| Directions |
Reproduce the records exactly, but not the pictures.

━━━━━━

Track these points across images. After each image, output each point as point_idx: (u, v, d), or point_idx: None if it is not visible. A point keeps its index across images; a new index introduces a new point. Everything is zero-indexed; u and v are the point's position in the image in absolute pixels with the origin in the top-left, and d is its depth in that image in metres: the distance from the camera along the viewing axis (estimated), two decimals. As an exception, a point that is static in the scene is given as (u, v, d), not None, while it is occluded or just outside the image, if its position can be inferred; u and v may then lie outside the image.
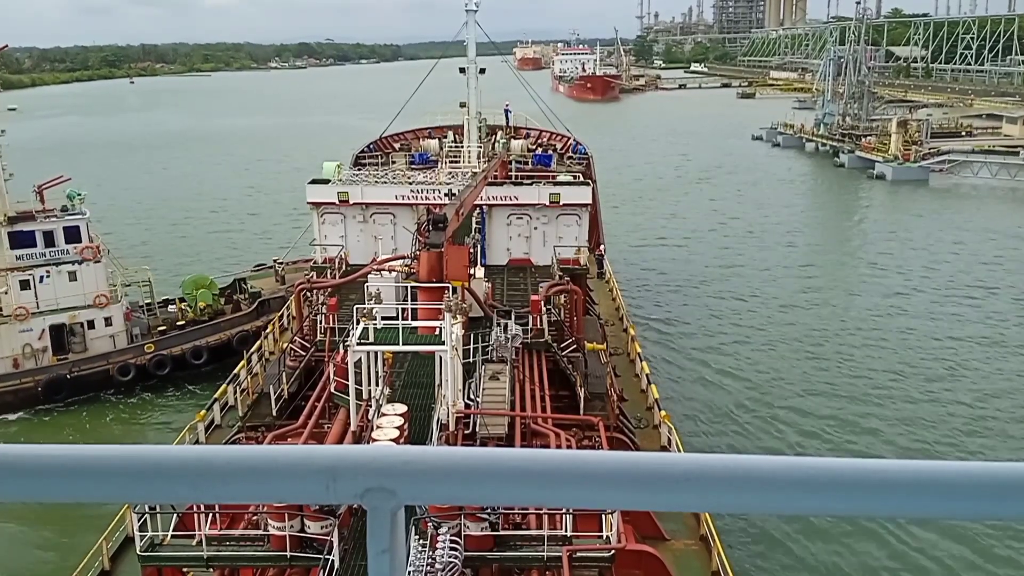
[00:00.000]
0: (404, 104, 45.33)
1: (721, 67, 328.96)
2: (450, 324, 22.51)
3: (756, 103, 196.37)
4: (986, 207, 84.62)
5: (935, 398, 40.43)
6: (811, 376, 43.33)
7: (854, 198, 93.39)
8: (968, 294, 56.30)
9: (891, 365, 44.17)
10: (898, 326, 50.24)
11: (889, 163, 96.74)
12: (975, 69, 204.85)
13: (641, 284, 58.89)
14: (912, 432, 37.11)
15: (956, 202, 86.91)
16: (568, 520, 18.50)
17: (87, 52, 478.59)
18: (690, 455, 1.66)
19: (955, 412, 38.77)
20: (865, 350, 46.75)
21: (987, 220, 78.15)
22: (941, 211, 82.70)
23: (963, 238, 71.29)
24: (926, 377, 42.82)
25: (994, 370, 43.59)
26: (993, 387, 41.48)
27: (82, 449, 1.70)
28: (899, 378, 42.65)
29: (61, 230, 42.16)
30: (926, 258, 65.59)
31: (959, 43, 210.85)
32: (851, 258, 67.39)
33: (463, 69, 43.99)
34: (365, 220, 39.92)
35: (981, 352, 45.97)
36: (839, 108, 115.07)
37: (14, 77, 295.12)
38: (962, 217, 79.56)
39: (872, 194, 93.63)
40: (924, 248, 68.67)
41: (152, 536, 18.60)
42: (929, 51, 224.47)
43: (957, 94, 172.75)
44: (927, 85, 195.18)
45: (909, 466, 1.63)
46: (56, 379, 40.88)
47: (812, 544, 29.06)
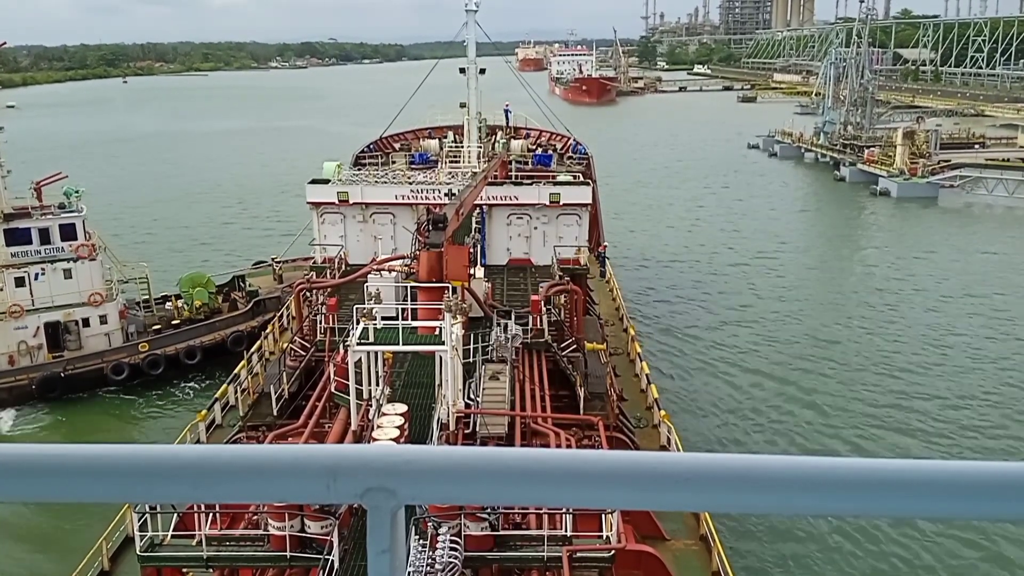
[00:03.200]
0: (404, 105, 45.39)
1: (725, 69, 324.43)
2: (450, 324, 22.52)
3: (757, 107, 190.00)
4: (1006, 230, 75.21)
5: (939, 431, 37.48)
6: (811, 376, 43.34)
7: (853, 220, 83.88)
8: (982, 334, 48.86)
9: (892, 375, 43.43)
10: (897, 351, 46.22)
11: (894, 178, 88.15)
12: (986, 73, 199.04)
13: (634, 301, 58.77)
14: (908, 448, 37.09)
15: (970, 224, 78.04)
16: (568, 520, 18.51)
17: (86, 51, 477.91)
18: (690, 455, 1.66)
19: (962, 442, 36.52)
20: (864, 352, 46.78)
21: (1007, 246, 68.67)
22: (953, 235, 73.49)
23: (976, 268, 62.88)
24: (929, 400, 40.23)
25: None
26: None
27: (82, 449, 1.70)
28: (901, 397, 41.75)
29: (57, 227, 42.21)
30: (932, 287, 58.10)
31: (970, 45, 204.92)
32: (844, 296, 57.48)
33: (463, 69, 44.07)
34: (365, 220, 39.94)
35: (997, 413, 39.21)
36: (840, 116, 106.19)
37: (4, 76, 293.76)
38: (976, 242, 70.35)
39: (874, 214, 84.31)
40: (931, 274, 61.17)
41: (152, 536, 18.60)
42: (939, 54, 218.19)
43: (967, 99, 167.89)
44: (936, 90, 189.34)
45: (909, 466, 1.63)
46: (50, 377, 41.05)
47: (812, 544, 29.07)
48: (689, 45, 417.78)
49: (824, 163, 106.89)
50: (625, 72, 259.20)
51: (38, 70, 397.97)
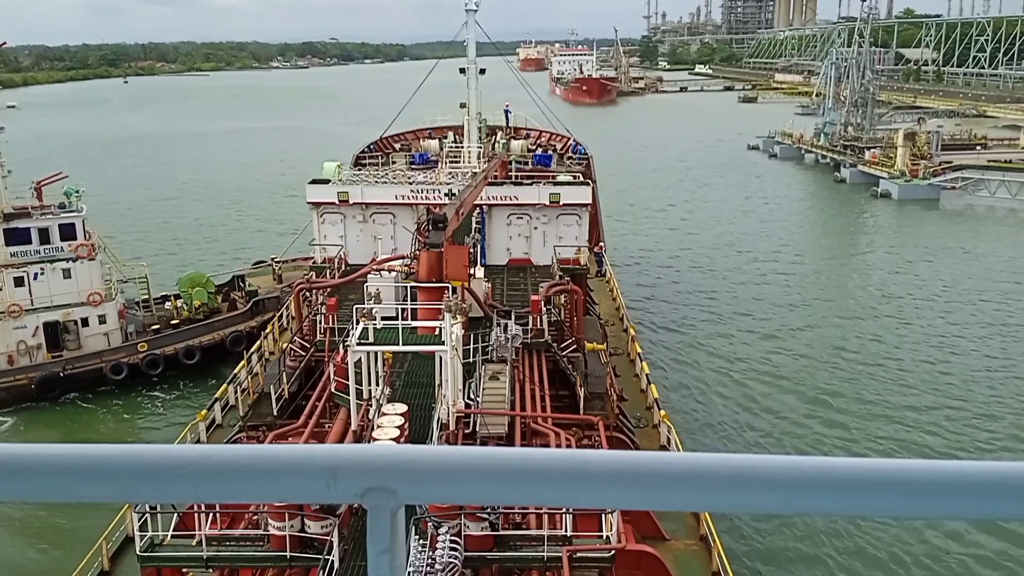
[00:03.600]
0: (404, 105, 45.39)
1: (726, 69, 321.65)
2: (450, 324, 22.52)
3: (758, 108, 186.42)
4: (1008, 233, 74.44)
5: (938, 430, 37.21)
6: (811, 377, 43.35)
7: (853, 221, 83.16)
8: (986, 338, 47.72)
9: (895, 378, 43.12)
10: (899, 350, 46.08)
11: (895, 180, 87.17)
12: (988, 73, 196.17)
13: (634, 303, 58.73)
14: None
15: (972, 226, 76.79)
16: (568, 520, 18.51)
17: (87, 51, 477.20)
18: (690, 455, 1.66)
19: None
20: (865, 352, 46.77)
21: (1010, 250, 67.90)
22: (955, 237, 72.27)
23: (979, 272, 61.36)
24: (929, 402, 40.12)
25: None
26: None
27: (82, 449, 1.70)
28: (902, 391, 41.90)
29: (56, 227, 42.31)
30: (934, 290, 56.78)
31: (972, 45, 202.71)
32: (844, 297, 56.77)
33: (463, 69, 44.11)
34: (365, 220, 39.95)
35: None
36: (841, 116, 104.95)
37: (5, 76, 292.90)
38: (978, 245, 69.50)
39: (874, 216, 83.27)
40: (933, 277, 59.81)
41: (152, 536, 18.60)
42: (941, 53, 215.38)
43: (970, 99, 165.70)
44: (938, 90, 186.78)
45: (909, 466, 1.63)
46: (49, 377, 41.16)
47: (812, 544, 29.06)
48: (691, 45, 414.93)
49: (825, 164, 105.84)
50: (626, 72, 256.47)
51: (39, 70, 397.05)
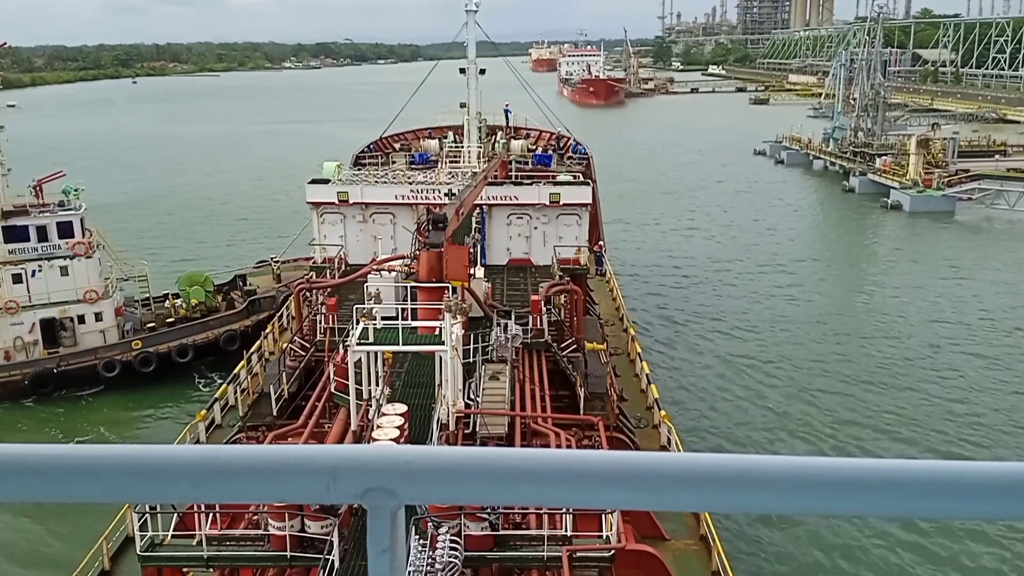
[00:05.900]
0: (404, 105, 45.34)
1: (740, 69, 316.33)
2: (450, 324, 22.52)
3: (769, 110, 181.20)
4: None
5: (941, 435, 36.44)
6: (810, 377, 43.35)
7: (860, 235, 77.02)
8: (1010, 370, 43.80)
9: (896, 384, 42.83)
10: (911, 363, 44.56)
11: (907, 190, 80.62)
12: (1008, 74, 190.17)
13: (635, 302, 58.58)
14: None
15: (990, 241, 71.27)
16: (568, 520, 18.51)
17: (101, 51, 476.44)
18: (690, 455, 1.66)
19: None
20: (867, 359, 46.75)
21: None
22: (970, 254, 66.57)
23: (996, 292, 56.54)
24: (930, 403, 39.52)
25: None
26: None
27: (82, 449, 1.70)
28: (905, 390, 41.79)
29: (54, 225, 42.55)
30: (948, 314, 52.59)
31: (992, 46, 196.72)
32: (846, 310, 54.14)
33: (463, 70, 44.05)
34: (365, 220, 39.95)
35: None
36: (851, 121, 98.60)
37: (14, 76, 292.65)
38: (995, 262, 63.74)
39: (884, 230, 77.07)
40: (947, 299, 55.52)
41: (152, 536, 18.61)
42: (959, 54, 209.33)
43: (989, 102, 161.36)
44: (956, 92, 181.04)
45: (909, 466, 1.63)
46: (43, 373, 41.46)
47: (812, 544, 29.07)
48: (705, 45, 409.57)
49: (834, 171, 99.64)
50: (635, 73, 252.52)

━━━━━━

| Result |
Track these points across images. After each image, output each point as point_idx: (u, v, d), or point_idx: None if it is not visible. A point keeps its index across images; a new index introduces a new point. Everything is zero-indexed; u and v are the point's position in the image in absolute pixels with the origin in the top-left, and d is its depth in that image in metres: the distance from the camera along the viewing axis (estimated), two decimals. As an exception, a point that is static in the scene is given as (u, v, d), not None, while it is occluded or just outside the image, if its position can be inferred; u and v may then lie outside the image.
[00:00.000]
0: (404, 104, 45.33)
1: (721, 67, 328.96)
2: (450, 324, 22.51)
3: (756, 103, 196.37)
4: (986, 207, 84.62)
5: (935, 398, 40.43)
6: (811, 376, 43.33)
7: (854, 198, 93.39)
8: (968, 294, 56.30)
9: (891, 365, 44.17)
10: (898, 326, 50.24)
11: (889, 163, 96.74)
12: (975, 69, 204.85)
13: (641, 284, 58.89)
14: (912, 432, 37.11)
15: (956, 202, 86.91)
16: (568, 520, 18.50)
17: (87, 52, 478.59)
18: (690, 455, 1.66)
19: (955, 412, 38.77)
20: (865, 350, 46.75)
21: (987, 220, 78.15)
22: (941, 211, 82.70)
23: (963, 238, 71.29)
24: (926, 377, 42.82)
25: (994, 370, 43.59)
26: (993, 387, 41.48)
27: (82, 449, 1.70)
28: (899, 378, 42.65)
29: (61, 230, 42.16)
30: (926, 258, 65.59)
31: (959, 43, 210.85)
32: (851, 258, 67.39)
33: (463, 69, 43.99)
34: (365, 220, 39.92)
35: (981, 352, 45.97)
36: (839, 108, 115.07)
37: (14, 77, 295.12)
38: (962, 217, 79.56)
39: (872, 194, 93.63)
40: (924, 248, 68.67)
41: (152, 536, 18.60)
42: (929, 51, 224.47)
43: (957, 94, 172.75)
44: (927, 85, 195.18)
45: (909, 466, 1.63)
46: (56, 379, 40.88)
47: (812, 544, 29.06)
[00:03.200]
0: (404, 105, 45.39)
1: (725, 69, 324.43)
2: (450, 324, 22.52)
3: (757, 107, 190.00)
4: (1006, 230, 75.21)
5: (939, 431, 37.48)
6: (811, 376, 43.34)
7: (853, 220, 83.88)
8: (982, 334, 48.86)
9: (892, 375, 43.43)
10: (897, 351, 46.22)
11: (894, 178, 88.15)
12: (986, 73, 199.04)
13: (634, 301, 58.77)
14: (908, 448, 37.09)
15: (970, 224, 78.04)
16: (568, 520, 18.51)
17: (86, 51, 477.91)
18: (690, 455, 1.66)
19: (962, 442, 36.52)
20: (864, 352, 46.78)
21: (1007, 246, 68.67)
22: (953, 235, 73.49)
23: (976, 268, 62.88)
24: (929, 400, 40.23)
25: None
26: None
27: (82, 449, 1.70)
28: (901, 397, 41.75)
29: (57, 227, 42.21)
30: (932, 287, 58.10)
31: (970, 45, 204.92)
32: (844, 296, 57.48)
33: (463, 69, 44.07)
34: (365, 220, 39.94)
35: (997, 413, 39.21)
36: (840, 116, 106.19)
37: (4, 76, 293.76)
38: (976, 242, 70.35)
39: (874, 214, 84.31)
40: (931, 274, 61.17)
41: (152, 536, 18.60)
42: (939, 54, 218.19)
43: (967, 99, 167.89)
44: (936, 90, 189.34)
45: (909, 466, 1.63)
46: (50, 377, 41.05)
47: (812, 544, 29.07)
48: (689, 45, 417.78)
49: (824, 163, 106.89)
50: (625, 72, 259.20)
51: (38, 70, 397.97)
[00:03.600]
0: (404, 105, 45.39)
1: (726, 69, 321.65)
2: (450, 324, 22.52)
3: (758, 108, 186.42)
4: (1008, 233, 74.44)
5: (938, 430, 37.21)
6: (811, 377, 43.35)
7: (853, 221, 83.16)
8: (986, 338, 47.72)
9: (895, 378, 43.12)
10: (899, 350, 46.08)
11: (895, 180, 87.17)
12: (988, 73, 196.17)
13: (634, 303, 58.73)
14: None
15: (972, 226, 76.79)
16: (568, 520, 18.51)
17: (87, 51, 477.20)
18: (690, 455, 1.66)
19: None
20: (865, 352, 46.77)
21: (1010, 250, 67.90)
22: (955, 237, 72.27)
23: (979, 272, 61.36)
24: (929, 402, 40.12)
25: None
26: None
27: (82, 449, 1.70)
28: (902, 391, 41.90)
29: (56, 227, 42.31)
30: (934, 290, 56.78)
31: (972, 45, 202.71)
32: (844, 297, 56.77)
33: (463, 69, 44.11)
34: (365, 220, 39.95)
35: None
36: (841, 116, 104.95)
37: (5, 76, 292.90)
38: (978, 245, 69.50)
39: (874, 216, 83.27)
40: (933, 277, 59.81)
41: (152, 536, 18.60)
42: (941, 53, 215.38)
43: (970, 99, 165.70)
44: (938, 90, 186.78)
45: (909, 466, 1.63)
46: (49, 377, 41.16)
47: (812, 544, 29.06)
48: (691, 45, 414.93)
49: (825, 164, 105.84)
50: (626, 72, 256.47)
51: (39, 70, 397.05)
[00:05.900]
0: (404, 105, 45.34)
1: (740, 69, 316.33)
2: (450, 324, 22.52)
3: (769, 110, 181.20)
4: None
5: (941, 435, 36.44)
6: (810, 377, 43.35)
7: (860, 235, 77.02)
8: (1010, 370, 43.80)
9: (896, 384, 42.83)
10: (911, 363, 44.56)
11: (907, 190, 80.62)
12: (1008, 74, 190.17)
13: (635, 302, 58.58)
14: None
15: (990, 241, 71.27)
16: (568, 520, 18.51)
17: (101, 51, 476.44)
18: (690, 455, 1.66)
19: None
20: (867, 359, 46.75)
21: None
22: (970, 254, 66.57)
23: (996, 292, 56.54)
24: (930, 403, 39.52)
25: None
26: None
27: (82, 449, 1.70)
28: (905, 390, 41.79)
29: (54, 225, 42.55)
30: (948, 314, 52.59)
31: (992, 46, 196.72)
32: (846, 310, 54.14)
33: (463, 70, 44.05)
34: (365, 220, 39.95)
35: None
36: (851, 121, 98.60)
37: (14, 76, 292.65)
38: (995, 262, 63.74)
39: (884, 230, 77.07)
40: (947, 299, 55.52)
41: (152, 536, 18.61)
42: (959, 54, 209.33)
43: (989, 102, 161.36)
44: (956, 92, 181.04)
45: (909, 466, 1.63)
46: (43, 373, 41.46)
47: (812, 544, 29.07)
48: (705, 45, 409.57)
49: (834, 171, 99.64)
50: (635, 73, 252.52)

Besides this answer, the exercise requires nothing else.